**TASK ITEM:**
Beneath this line is the data. Output exactly the lines from the line with "left elbow: (607, 834)" to the line with "right back paw: (321, 980)", both ends included, and nothing more.

**EXERCISE MATERIALS:**
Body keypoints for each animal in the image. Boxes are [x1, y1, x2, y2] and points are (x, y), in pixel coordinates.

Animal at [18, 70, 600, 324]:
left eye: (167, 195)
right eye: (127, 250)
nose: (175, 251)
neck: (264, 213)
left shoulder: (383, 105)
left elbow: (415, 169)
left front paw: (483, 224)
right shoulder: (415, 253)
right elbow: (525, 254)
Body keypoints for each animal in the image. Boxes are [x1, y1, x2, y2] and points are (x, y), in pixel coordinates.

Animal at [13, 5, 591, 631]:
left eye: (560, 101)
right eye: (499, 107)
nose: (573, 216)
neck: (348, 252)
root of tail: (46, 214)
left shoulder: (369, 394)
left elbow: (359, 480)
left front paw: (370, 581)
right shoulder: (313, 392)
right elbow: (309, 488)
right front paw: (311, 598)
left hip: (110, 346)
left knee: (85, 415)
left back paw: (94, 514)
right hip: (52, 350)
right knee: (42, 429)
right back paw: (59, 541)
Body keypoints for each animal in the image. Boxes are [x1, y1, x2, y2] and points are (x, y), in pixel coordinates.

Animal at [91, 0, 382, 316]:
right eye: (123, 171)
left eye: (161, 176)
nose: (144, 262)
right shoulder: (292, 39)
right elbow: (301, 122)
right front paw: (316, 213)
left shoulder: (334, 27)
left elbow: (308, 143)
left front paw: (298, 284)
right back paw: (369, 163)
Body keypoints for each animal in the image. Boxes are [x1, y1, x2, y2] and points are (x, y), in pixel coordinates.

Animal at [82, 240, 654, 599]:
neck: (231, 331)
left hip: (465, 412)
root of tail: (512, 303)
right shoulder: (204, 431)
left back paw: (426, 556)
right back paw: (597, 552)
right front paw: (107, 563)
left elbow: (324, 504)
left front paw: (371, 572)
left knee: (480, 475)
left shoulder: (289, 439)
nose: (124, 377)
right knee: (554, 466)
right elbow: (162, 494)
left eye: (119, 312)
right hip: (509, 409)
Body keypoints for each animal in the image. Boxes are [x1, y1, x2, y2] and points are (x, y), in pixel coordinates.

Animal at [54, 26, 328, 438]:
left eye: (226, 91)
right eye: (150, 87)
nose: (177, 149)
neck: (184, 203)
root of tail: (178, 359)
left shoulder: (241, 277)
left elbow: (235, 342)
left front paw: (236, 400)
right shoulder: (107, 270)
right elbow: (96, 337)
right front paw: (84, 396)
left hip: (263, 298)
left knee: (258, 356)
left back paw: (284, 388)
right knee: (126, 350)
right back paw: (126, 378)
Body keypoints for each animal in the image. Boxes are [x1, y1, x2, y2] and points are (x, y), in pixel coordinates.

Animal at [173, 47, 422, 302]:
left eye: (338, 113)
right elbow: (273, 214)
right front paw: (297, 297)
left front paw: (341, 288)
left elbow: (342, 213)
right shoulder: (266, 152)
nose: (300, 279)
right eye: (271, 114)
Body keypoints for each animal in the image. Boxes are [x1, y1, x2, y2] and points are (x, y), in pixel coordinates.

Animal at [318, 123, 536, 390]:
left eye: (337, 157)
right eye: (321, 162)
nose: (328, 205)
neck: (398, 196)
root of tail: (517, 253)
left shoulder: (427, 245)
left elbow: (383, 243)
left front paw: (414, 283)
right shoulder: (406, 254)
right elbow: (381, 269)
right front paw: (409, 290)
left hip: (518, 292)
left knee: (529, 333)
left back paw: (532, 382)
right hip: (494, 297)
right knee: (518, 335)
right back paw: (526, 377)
==
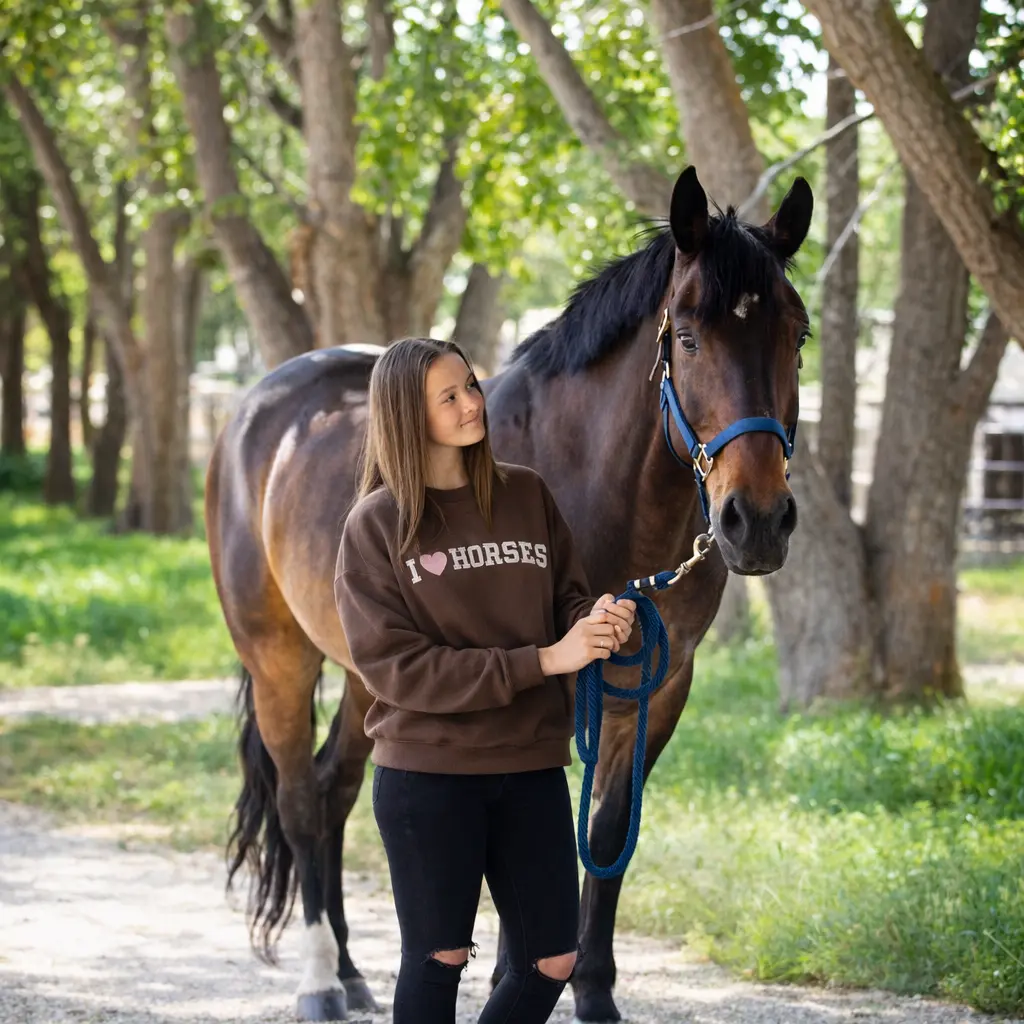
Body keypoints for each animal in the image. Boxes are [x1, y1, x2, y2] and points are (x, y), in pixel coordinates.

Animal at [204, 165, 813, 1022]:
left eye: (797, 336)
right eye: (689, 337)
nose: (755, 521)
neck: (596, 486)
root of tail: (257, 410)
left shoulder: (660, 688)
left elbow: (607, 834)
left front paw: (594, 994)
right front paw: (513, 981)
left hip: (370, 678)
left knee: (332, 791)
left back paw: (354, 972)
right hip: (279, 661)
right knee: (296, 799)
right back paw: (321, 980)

**OUTPUT BELOW:**
left elbow: (607, 834)
left front paw: (594, 994)
right front paw: (513, 981)
left hip: (370, 678)
left knee: (332, 791)
left back paw: (354, 972)
right hip: (279, 661)
right knee: (296, 799)
right back paw: (321, 980)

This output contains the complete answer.